Dynamical Probes of The Halo Mass Function

TL;DR

This paper investigates how the mass function of cold dark matter halos relates to dynamical observations like lensing and galaxy velocities, revealing a discrepancy in expected baryonic content and questioning standard models.

Contribution

It demonstrates the mutual consistency of lensing and velocity probes and highlights a baryonic mass discrepancy in standard adiabatic compression models.

Findings

Standard models require more cold baryons than observed.

A feature near 3 arcsec in lens separation distributions.

A feature near 400 km/s in the velocity function.

Abstract

We explore the relationship between the mass function of CDM halos and dynamical probes of the mass function such as the distribution of gravitational lens separations and the local velocity function.
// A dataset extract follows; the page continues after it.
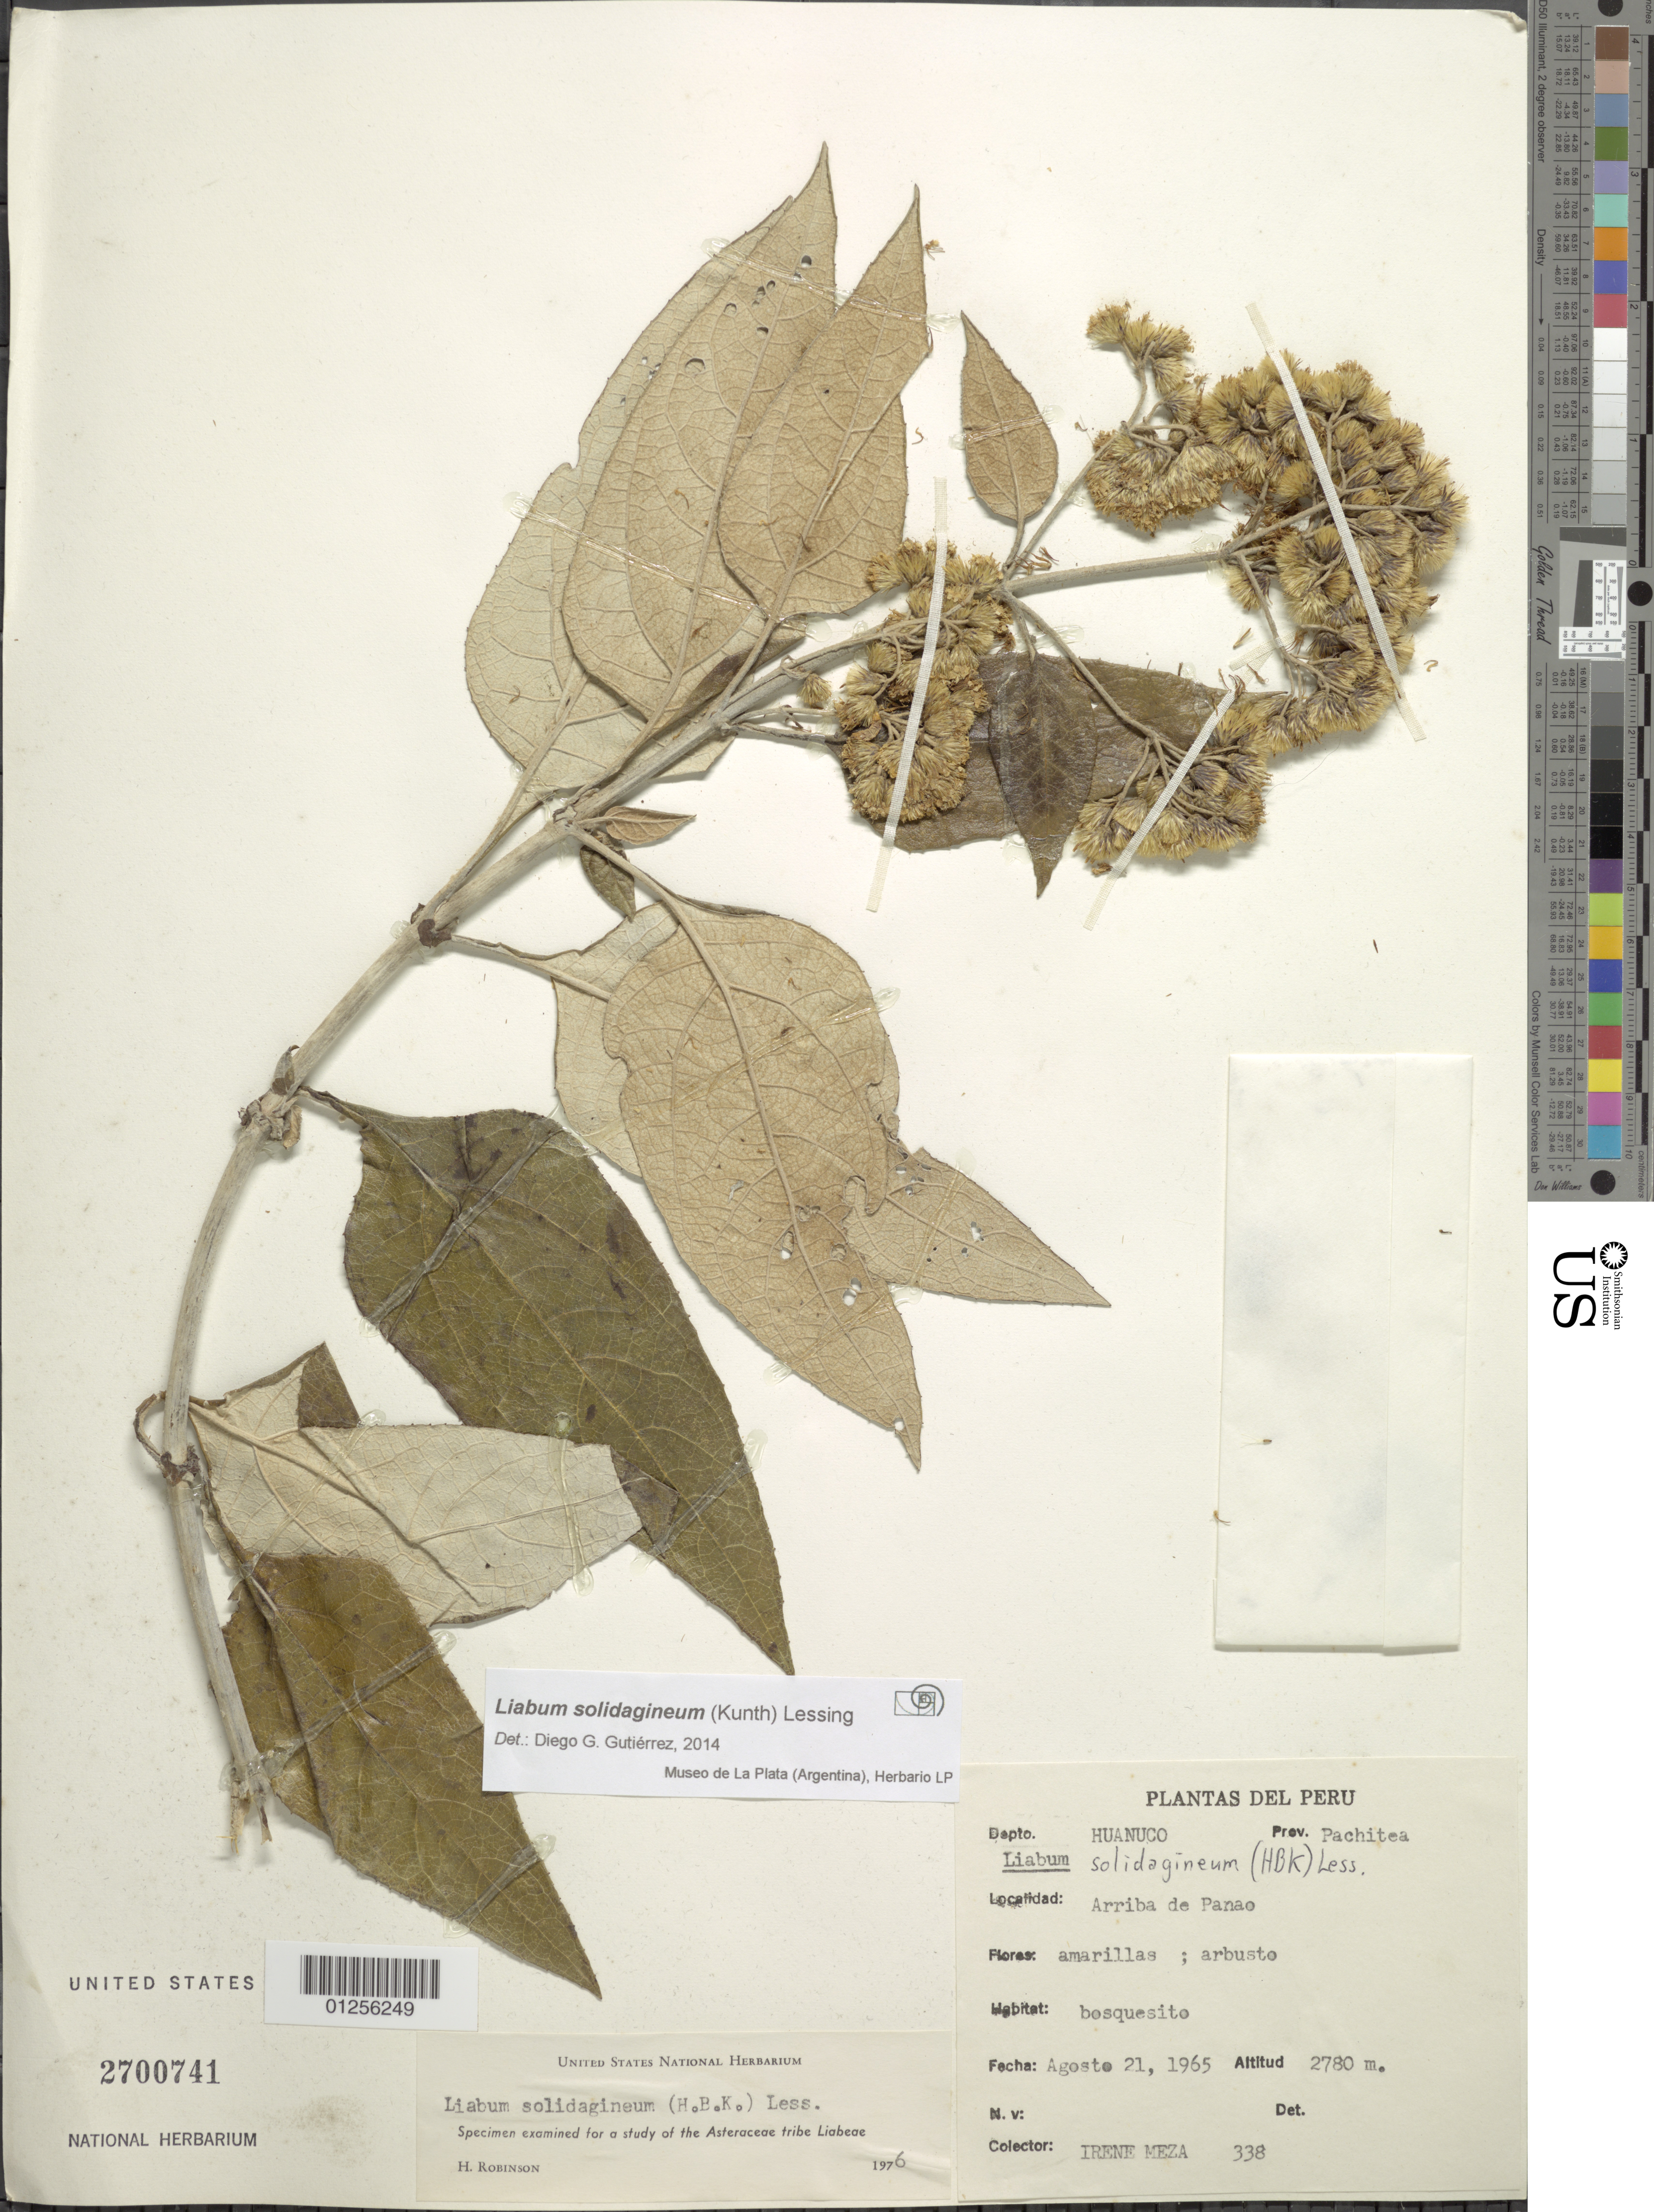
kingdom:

The compression of galactic halos by the cooling baryons, a standard component of modern models, leads to a feature in the distribution of lens separations near 3 arcsec or in the velocity function near 400 km/s. The two probes of the mass function, lens separations and the local velocity function, are mutually consistent. Producing the observed velocity function of galaxies or the separation distribution using standard adiabatic compression models requires more cold baryons, an equivalent cosmological density of Omega_b=0.02 compared to a total cosmological Omega_b=0.04, than are observed in standard accountings of the baryonic content of galaxies, Omega_b=0.006$, or our Galaxy, Omega_b<0.015. The requirement for a higher cold baryon density than is usually assigned to galaxies appears to be generic to models which use the standard adiabatic compression models for the transformation of the CDM halo by the cooling baryons. If real, this dynamical baryon discrepancy suggests either that we are neglecting half of the cold baryonic mass in standard galactic models (e.g. a MACHO, cold molecular or warm gas component), or that there is a problem with standard adiabatic compression models.